Das von der Pleite bedrohte Zypern scheint gerettet. Erstmals werden bei der Rettung eines Eurostaats Sparer miteinbezogen. Eine der Aufgaben ist es nun, Pensionsgelder und Firmenkonten vor einem Totalverlust zu retten. Die beiden größten Banken des Landes, die Bank of Cyprus und die Laiki Bank (Cyprus Popular Bank), die im Rahmen der Rettung Zyperns umstrukturiert bzw. abgewickelt werden, bleiben bis Donnerstag geschlossen, alle anderen Banken nun ebenfalls. Ursprünglich hatte es geheißen, dass die kleineren Institute am Dienstag wieder öffnen.
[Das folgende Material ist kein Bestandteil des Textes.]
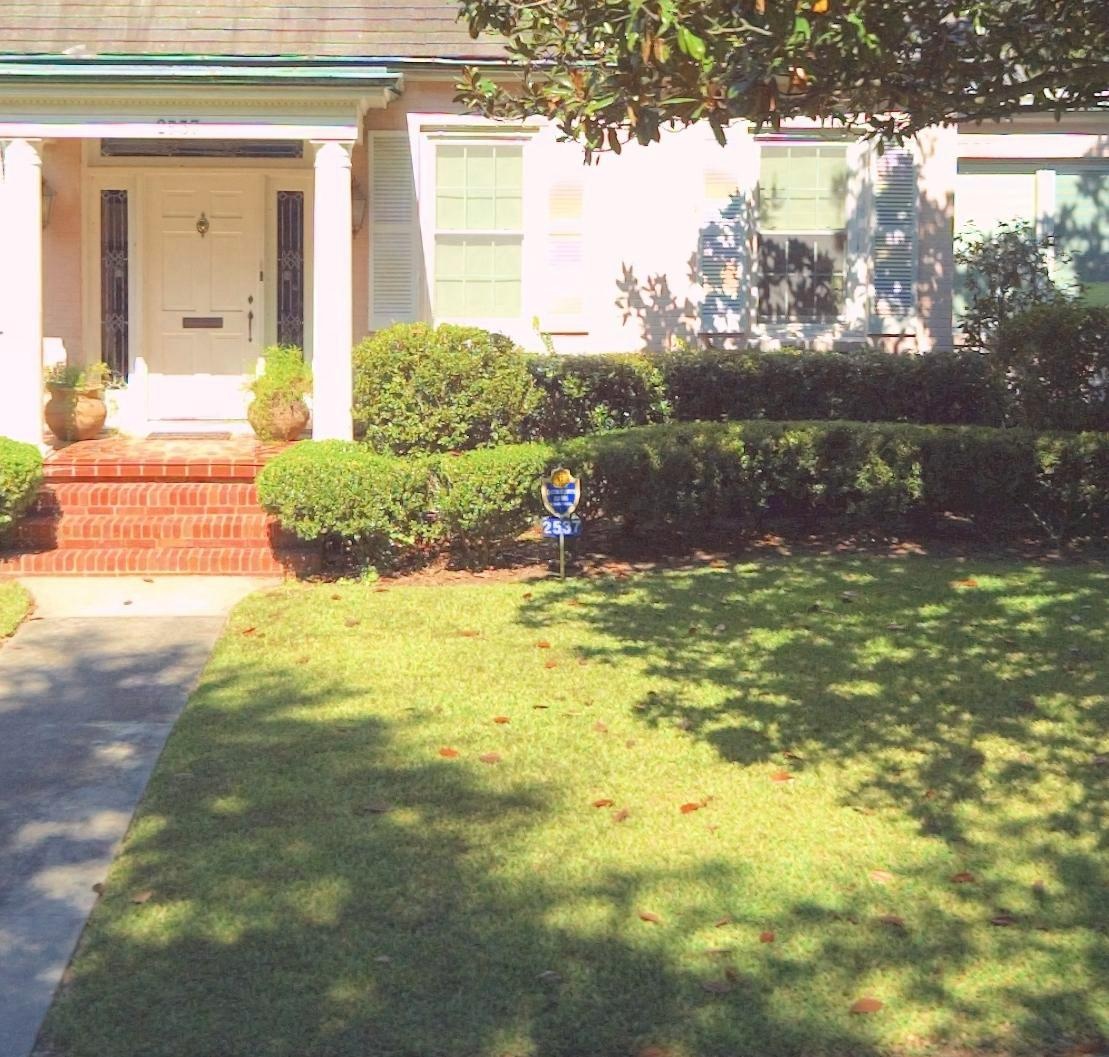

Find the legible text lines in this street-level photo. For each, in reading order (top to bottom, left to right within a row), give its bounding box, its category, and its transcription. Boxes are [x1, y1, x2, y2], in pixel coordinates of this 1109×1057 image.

[541, 518, 583, 536] StreetNumber: 2537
Sorgen macht in Zypern aber auch ein Geldabfluss, der eigentlich gar nicht stattfinden dürfte.

Radikalumbau

Kein Zugriff auf die Altersvorsorge, das war Bedingung der Eurogruppe. Nun verschmelzen die strauchelnde Bank of Cyprus und die bankrotte Laiki Bank zu einem Institut. Doch gerade das gefährdet die dort angelegten Pensionsgelder.

Diese Gefahr ergibt sich aus der Sonntagnacht erreichten Krisenlösung selbst. Laiki-Guthaben bis 100.000 Euro werden auf die Bank of Cyprus übertragen und sind gesichert. Der milliardenschwere Rest geht in eine das Geldhaus abwickelnde Bad Bank. Guthaben werden dort mit faulen Krediten und strauchelnden Anleihen verrechnet, was massive Verluste nach sich ziehen dürfte.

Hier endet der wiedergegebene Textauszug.